As Long As Everyone’s Having Fun

A Search For Human Dignity

Owen Barfield, a friend of C.S. Lewis, once described how our societies become that which our imaginations create for us. In his 1957 book ‘Saving the Appearances’ he wrote: Even if the pace of change remained the same, one who is really sensitive to (for example) the difference between the medieval collective representations and our own will be aware that, without traveling any greater distance than we have come since the fourteenth century, we could very well move forward into a chaotically empty or fantastically hideous world. But the pace of change has not remained the same. It has accelerated and is accelerating.

Byrne Power

Haines, Alaska

October 25 2011

3 responses

  1. Aortic-arches

    People do strange things when they want to fit in. Being your self (without God) seems kinda hard in a world that uses racy, sexy, and provocative as the norm. Perhaps the lack of heroes, that are modest, wise, and not trying to follow others, but follow God, is one of the problems. Perhaps also the lack of reality in peoples lives, or the absence of purpose. If the clothing is only portraying comfort, perhaps it is because that is what the wearer is pursuing. I suppose that the only way that would change is for someone who is not bent on comfort, or fun, but has set their sights of their life on something higher, or more productive. There is a quote that says ” well mannered women rarely get noticed” or something to that effect. Our culture seems like it is just wanting to be noticed. If Christians notice them, and include them into their ‘circle’ perhaps that is a solution. I am sure that you have a point to this post that I missed. :)

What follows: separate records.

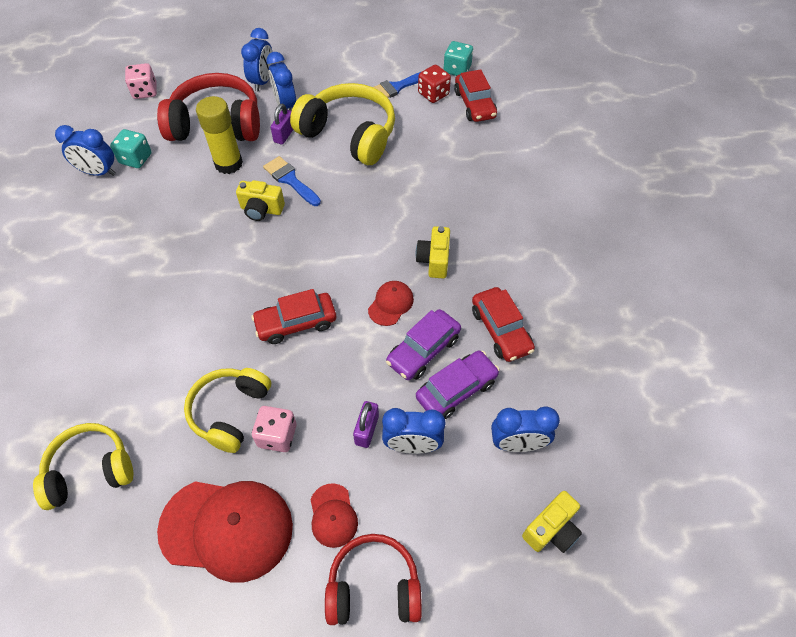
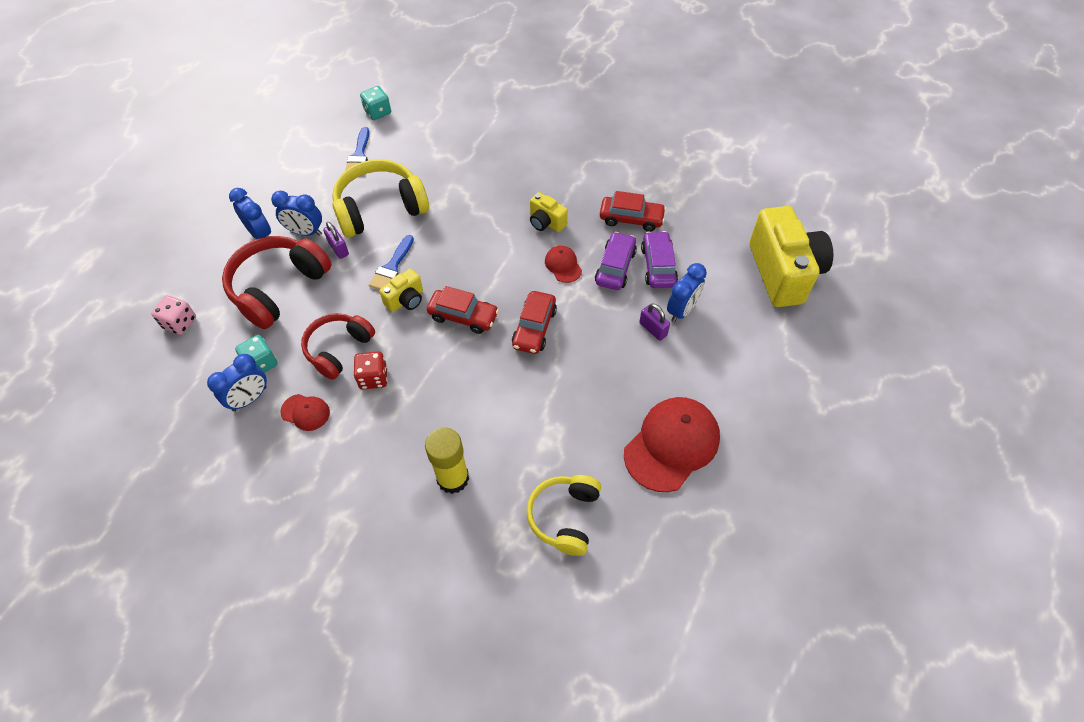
camera: 55 degrees left, 0 degrees up
(228, 164) = (334, 300): yellow glue stick -> yellow glue stick (453, 478)
(230, 412) = (580, 403): yellow headphones -> none
(277, 435) = (620, 383): pink dice -> none
(290, 180) = (392, 267): blue brush -> blue brush turned 60 degrees counterclockwise
(333, 515) = (702, 378): red cap -> red cap (305, 412)
(374, 587) = (764, 380): red headphones -> red headphones (338, 349)
(423, 350) = (615, 267): purple car -> purple car turned 150 degrees counterclockwise
(433, 94) = (389, 139): red dice -> red dice (373, 378)
(474, 104) = (423, 122): red car -> red car (463, 316)
(517, 444) = (718, 257): blue clock -> none
(551, 529) = (783, 272): yellow camera -> yellow camera, size x2.15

    October 31, 2011 at 12:05 PM

  2. Aortic-arches

    I suppose that you have the bar code below your title for a reason?

    October 31, 2011 at 12:07 PM

  3. You make some good points. People do choose this world they surround themselves with. And the highest aspirations of people today are sadly too often not that high. We do value comfort and convenience over depth and quality.

    While I am a Christian I do want to warn against a naive solution to this problem. Simply believing in God, as many people will claim, does not correct the problem. Sadly in America Christians fully participate in this cut and paste plastic junk heap culture. They often make “Christian” garbage labeled with “Christian” imagery and slogans. I know many people who will loudly proclaim their faith yet somehow confuse the culture of the shopping mall with Christianity. Why? That’s something I plan on discussing at some point in the future.

    Meanwhile thanks for your comments. The barcode is up there because I can’t think of a better symbol that represents utility and convenience over humanity. I want people to actually see it.